Supplied material:
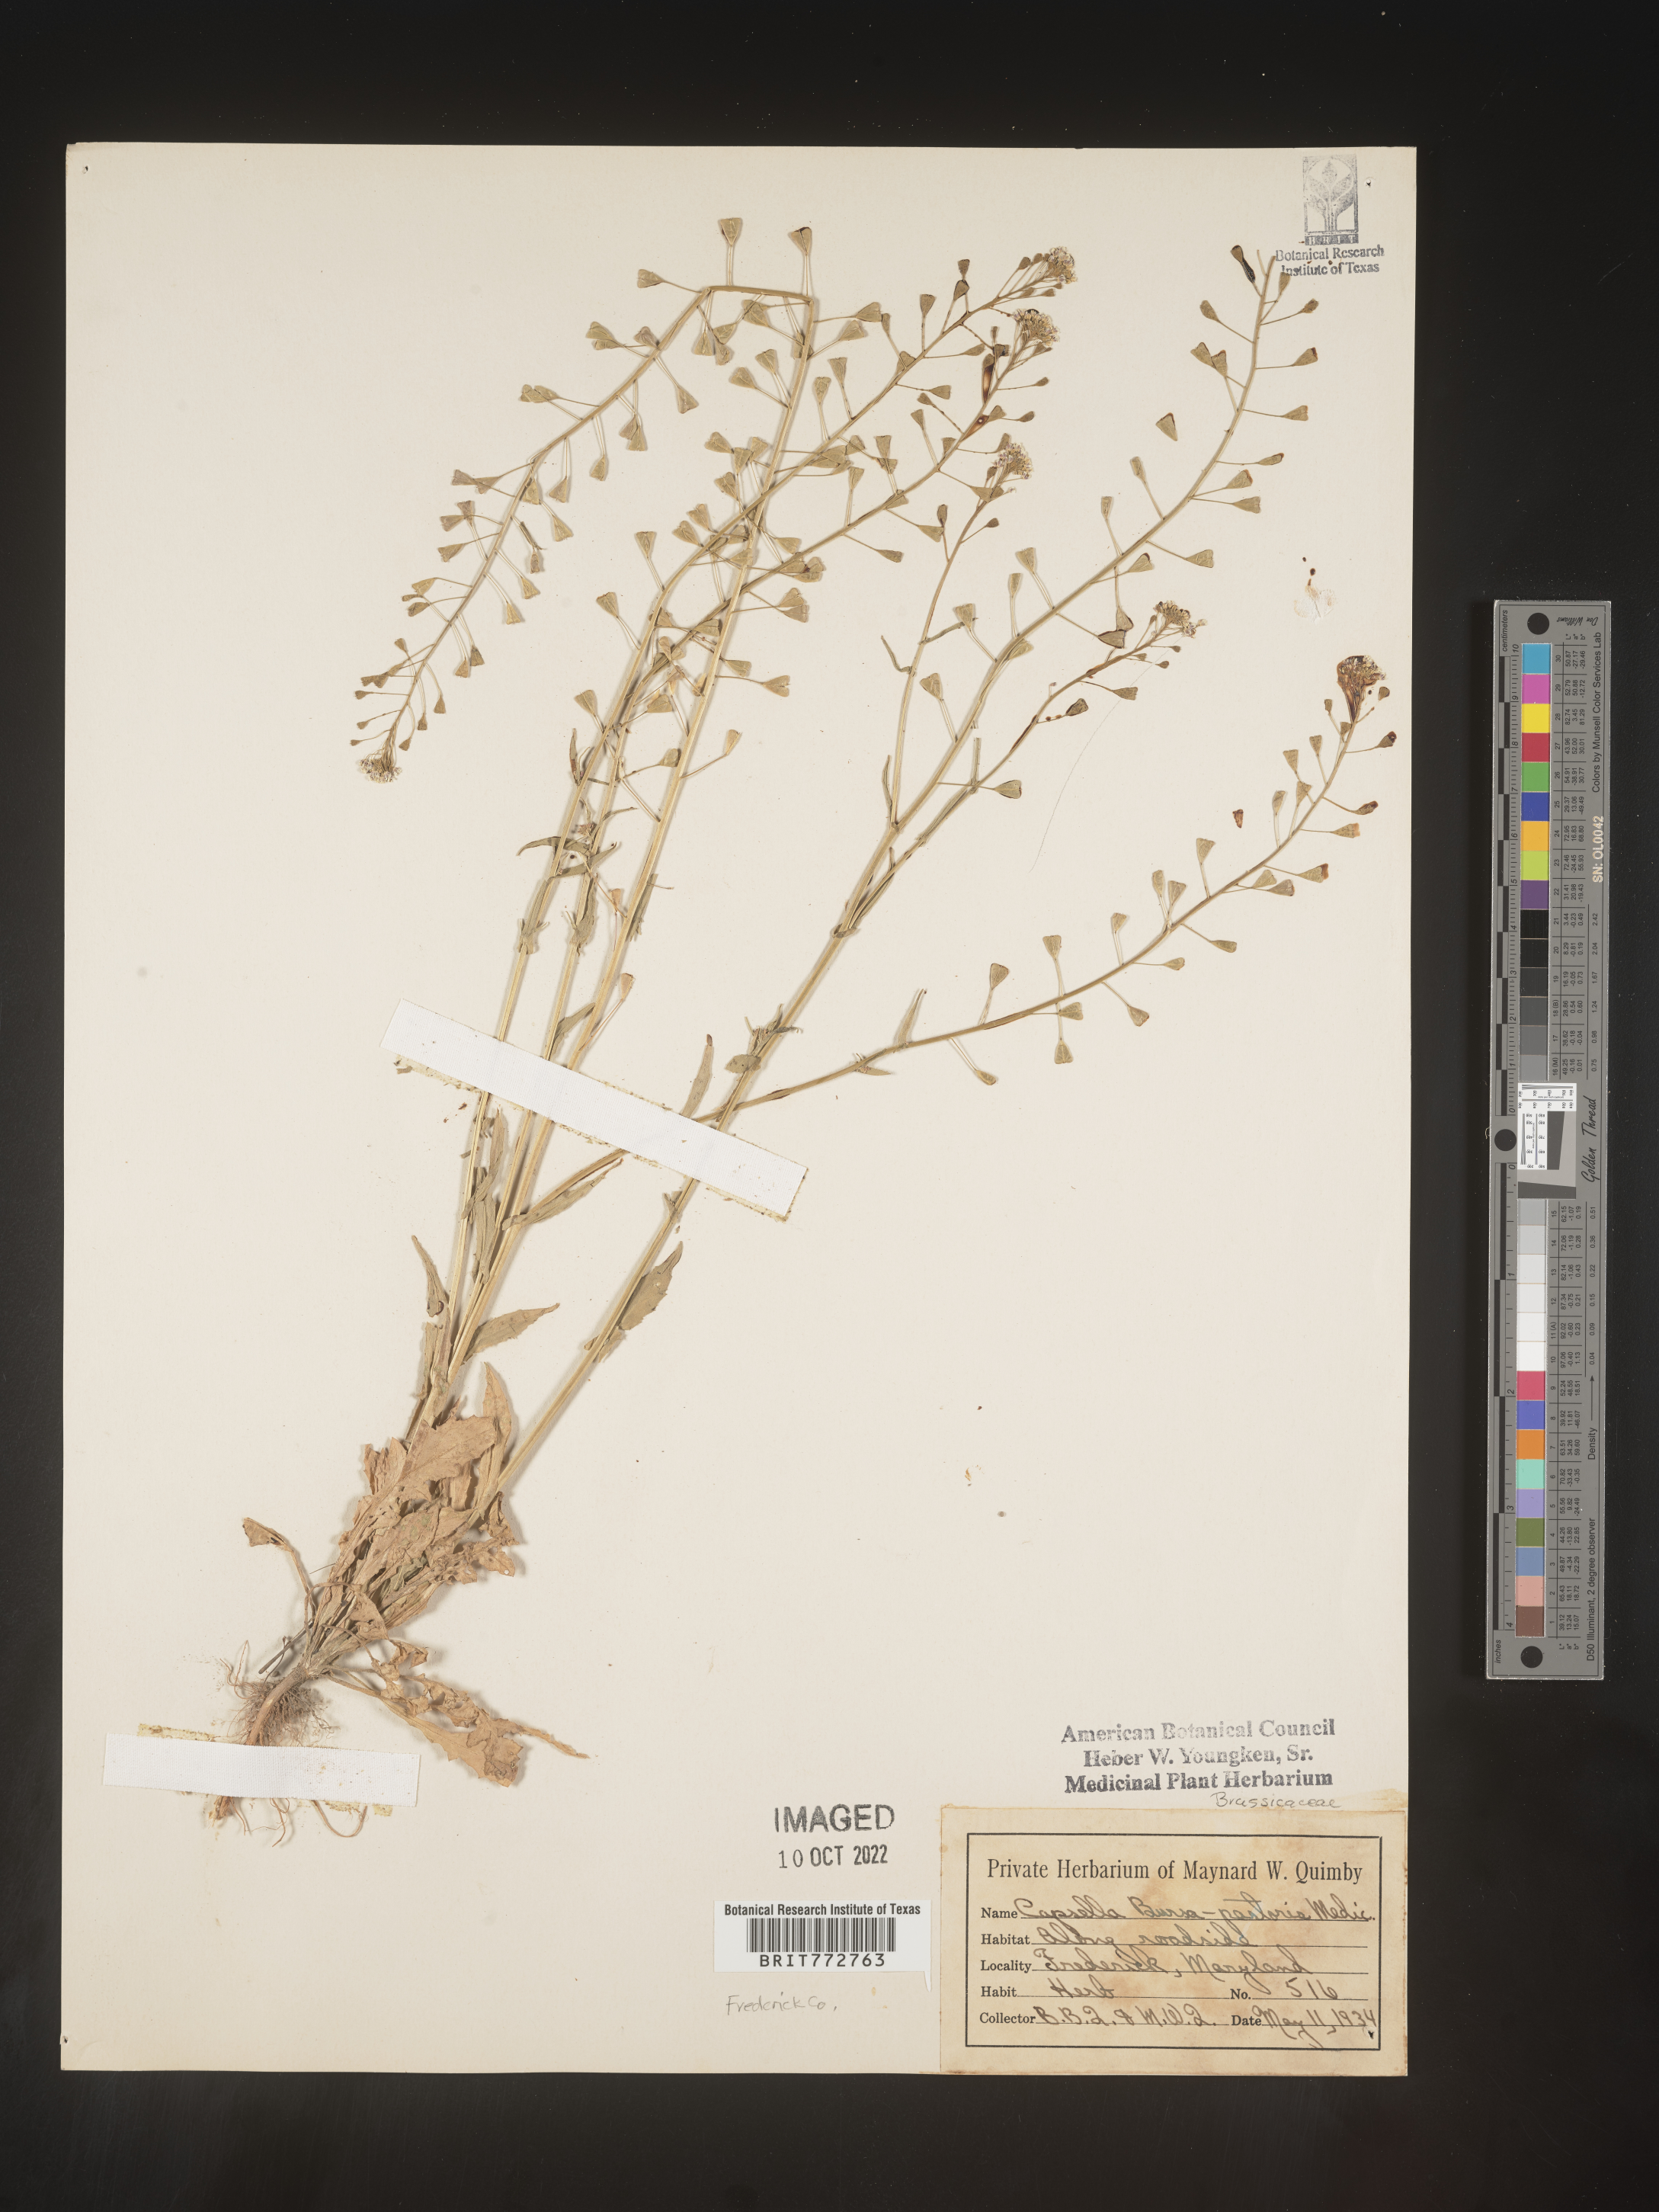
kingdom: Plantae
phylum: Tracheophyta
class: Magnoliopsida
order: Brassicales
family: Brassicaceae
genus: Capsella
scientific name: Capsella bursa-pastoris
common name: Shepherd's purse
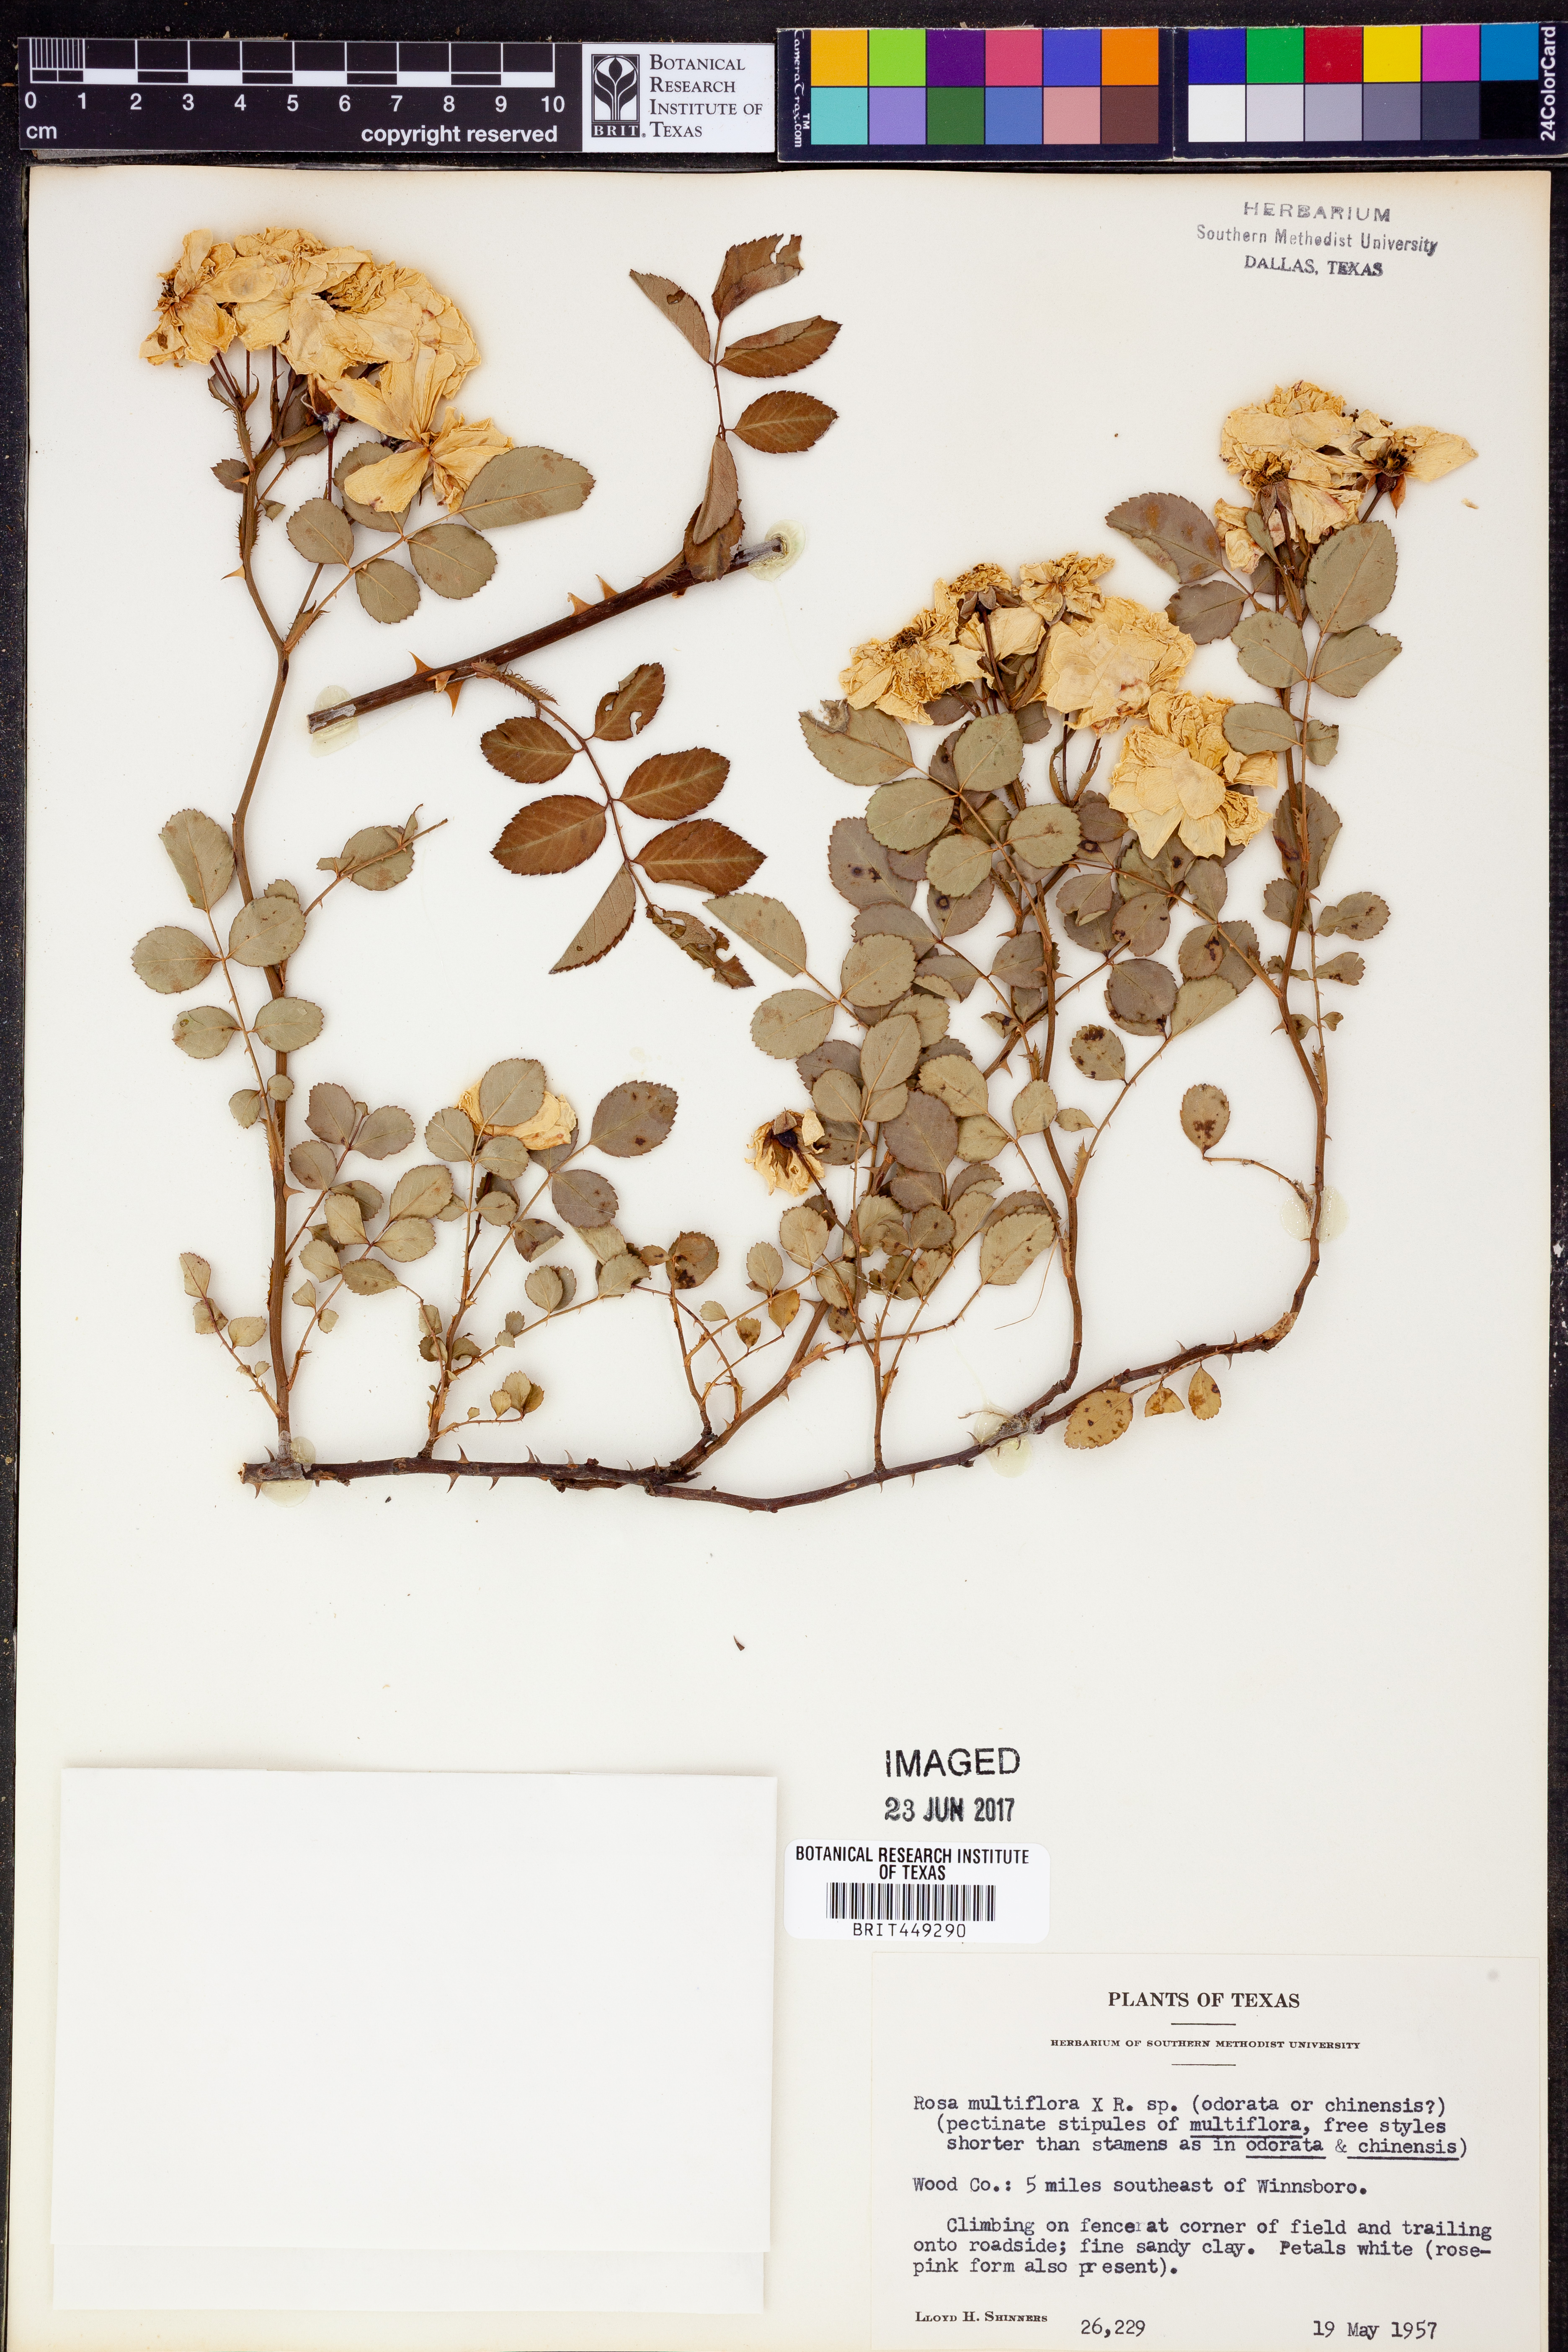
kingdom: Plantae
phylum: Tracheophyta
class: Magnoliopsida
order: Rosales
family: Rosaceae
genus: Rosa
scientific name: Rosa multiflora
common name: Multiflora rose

Objective: Could you pull out every text line from the listing above, word for word and in order, without including the pictures?

Task result:
kingdom: Plantae
phylum: Tracheophyta
class: Magnoliopsida
order: Brassicales
family: Brassicaceae
genus: Capsella
scientific name: Capsella bursa-pastoris
common name: Shepherd's purse
kingdom: Plantae
phylum: Tracheophyta
class: Magnoliopsida
order: Rosales
family: Rosaceae
genus: Rosa
scientific name: Rosa multiflora
common name: Multiflora rose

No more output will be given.